Version-Release number of selected component (if applicable):
2.6.9-1.667 and 2.6.9-678_FC3
Every time. Tried on 2 seperate installs on Intel i686 and athlon
Steps to Reproduce:
1. ip route add blackhole 192.168.0.0/16
2. ip route del blackhole 192.168.0.0/16
You should see the kernel oops on the console/in logs here.
3. ip route list
Will not return.
Kernel panic, and lockup of route commands.
Silent removal of specified blackhole route, route command continue to
work as normal.
Copy of an actual session including Oops attached.
Same results using the old "route" command as opposed to the "ip
Same results using the zebra daemon.
Created attachment 107176 [details]
Copy of the output of demonstration session.
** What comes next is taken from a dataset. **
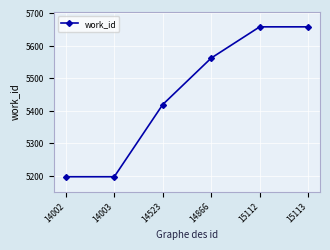

Reading right to left, extract all data points from this chart.

15113=5658	15112=5658	14866=5562	14523=5419	14003=5197	14002=5197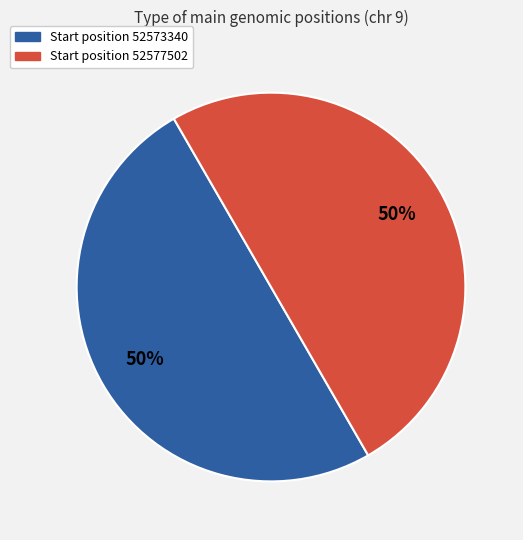

True or false: Start position 52573340 accounts for 50% of the total.

True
Here I go through the steps that cause the bug, and record the kernel oops as
logged to syslog.
This is identical to what I see on the console in run level 1.
Line numbers from the source rpm of kernel 2.6.9-678_FC3:
I belive that the Oops is occouring in line 526 of
include/linux/list.h: "*pprev = next;" because pprev is null.
This was inlined at line 166 of net/ipv4/fib_semantics.c:
"hlist_del(&nh->nh_hash);" which is releasing the next hop hash lists
I am guessing that a blackhole route manages to inject an incomplete
hash entry into the nexthops list with pprev set to null somehow.
Waiting for a kernel to compile on a very slow machine to confirm this
I think the cause of the problem is lines 742,743 of
net/ipv4/fib_semantics.c in fib_create_info():
Basicly if there is no nh_dev part of the next_hop structure, then the
nh_hash is never initialised so will has pprev set to null.
If this is a valid senario, hlist_del() needs to check nh_dev and only
run __hlist_del() if it is non-null. Otherwise the continue should
become some sort of error and the cause of an invalid nh_dev tracked
down. Or alternativly, the nh_hash needs to be initialized into a no
device type chain.
I *think* this effect the stock 2.6.9 kernel as well. I am unable to
verify that though.
Fixed in kernel-2.6.9-1.681_FC3!
I had just figured out the patch as well!